## Problem statement
Scan the entries below and tally the lines that include "Voor". Return nothing but the tally.
------------
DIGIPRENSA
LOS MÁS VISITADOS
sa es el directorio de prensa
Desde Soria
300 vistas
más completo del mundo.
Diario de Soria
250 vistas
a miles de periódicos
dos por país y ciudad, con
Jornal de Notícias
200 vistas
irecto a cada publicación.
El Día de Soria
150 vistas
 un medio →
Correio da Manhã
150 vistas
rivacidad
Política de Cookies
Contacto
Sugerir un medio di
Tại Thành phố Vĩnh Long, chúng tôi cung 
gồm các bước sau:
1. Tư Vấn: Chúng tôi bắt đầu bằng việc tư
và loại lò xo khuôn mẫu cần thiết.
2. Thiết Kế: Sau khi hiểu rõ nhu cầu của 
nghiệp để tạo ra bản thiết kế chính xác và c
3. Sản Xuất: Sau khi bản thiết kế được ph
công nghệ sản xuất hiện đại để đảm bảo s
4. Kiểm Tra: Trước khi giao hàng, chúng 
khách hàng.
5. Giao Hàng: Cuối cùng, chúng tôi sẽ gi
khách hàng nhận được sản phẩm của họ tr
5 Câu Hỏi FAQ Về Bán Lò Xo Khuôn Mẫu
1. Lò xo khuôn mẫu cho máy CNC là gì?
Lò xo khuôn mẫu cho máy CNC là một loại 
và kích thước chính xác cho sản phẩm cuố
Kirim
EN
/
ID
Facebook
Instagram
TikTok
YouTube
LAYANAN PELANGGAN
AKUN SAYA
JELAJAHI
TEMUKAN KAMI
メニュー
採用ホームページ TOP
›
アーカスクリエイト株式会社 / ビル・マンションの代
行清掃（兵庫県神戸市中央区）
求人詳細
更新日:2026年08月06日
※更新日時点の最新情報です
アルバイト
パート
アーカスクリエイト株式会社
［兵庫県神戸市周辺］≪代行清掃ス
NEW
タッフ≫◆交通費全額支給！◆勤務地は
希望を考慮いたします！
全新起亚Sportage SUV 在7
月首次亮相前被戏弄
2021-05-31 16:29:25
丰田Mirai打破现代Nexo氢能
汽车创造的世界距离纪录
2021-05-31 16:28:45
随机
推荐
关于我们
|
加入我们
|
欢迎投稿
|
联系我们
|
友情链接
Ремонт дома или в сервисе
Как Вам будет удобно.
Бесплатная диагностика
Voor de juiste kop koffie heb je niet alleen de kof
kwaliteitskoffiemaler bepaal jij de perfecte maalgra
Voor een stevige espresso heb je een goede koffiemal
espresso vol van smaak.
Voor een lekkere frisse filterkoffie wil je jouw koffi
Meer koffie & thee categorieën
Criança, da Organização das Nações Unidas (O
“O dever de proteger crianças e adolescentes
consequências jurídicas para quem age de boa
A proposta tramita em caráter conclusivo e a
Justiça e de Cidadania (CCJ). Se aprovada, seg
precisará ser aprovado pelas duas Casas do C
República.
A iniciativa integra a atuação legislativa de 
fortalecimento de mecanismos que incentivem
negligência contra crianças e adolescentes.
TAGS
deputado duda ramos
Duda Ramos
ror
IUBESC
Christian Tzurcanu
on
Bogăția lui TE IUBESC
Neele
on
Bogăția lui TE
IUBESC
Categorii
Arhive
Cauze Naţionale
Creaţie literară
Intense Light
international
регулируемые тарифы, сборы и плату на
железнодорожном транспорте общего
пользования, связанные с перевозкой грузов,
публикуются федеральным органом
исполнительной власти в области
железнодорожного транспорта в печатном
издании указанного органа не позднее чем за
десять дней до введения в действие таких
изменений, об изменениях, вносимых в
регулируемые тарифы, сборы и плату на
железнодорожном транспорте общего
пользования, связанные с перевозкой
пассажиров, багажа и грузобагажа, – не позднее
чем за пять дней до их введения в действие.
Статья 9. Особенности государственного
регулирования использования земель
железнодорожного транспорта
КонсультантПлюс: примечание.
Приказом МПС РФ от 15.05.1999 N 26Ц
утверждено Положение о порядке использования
------------
## Worked solution
3